» Work instruction
Where a picture appears in the lines below, please omit it and copy every other part exactly.

» Exercise data
━━━━━━━━━━
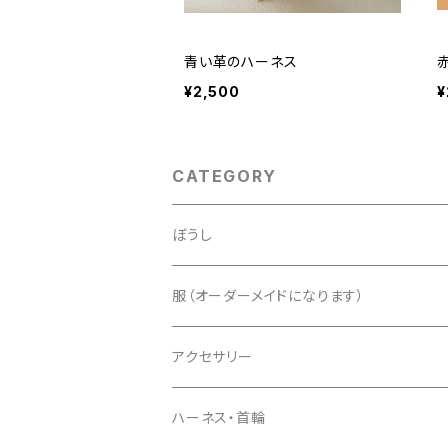
青い革のハーネス
¥2,500
¥
CATEGORY
ぼうし
ぼうし S 直径2㎝ レオパ、ニシアフリカ
服（オーダーメイドになります）
ぼうし M 直径4㎝ フトアゴヒゲトカゲ
服 M 縦10㎝、横10㎝以内 中型のフト
アクセサリー
ぼうし L 直径6㎝ 大型のとかげ、小型
服 L 縦10㎝、横10㎝以上 大型のとか
ハーネス・首輪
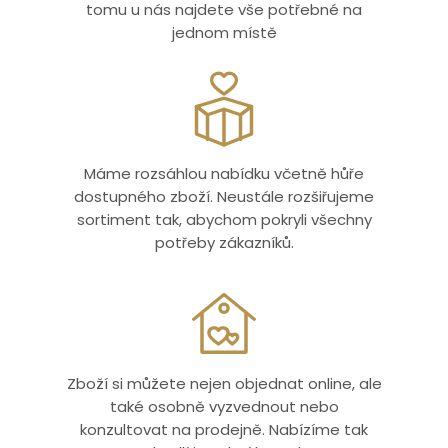
tomu u nás najdete vše potřebné na
jednom místě
Máme rozsáhlou nabídku včetně hůře
dostupného zboží. Neustále rozšiřujeme
sortiment tak, abychom pokryli všechny
potřeby zákazníků.
Zboží si můžete nejen objednat online, ale
také osobně vyzvednout nebo
konzultovat na prodejně. Nabízíme tak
━━━━━━━━━━
» Expected answer
青い革のハーネス
¥2,500
¥
CATEGORY
ぼうし
ぼうし S 直径2㎝ レオパ、ニシアフリカ
服（オーダーメイドになります）
ぼうし M 直径4㎝ フトアゴヒゲトカゲ
服 M 縦10㎝、横10㎝以内 中型のフト
アクセサリー
ぼうし L 直径6㎝ 大型のとかげ、小型
服 L 縦10㎝、横10㎝以上 大型のとか
ハーネス・首輪
tomu u nás najdete vše potřebné na
jednom místě
Máme rozsáhlou nabídku včetně hůře
dostupného zboží. Neustále rozšiřujeme
sortiment tak, abychom pokryli všechny
potřeby zákazníků.
Zboží si můžete nejen objednat online, ale
také osobně vyzvednout nebo
konzultovat na prodejně. Nabízíme tak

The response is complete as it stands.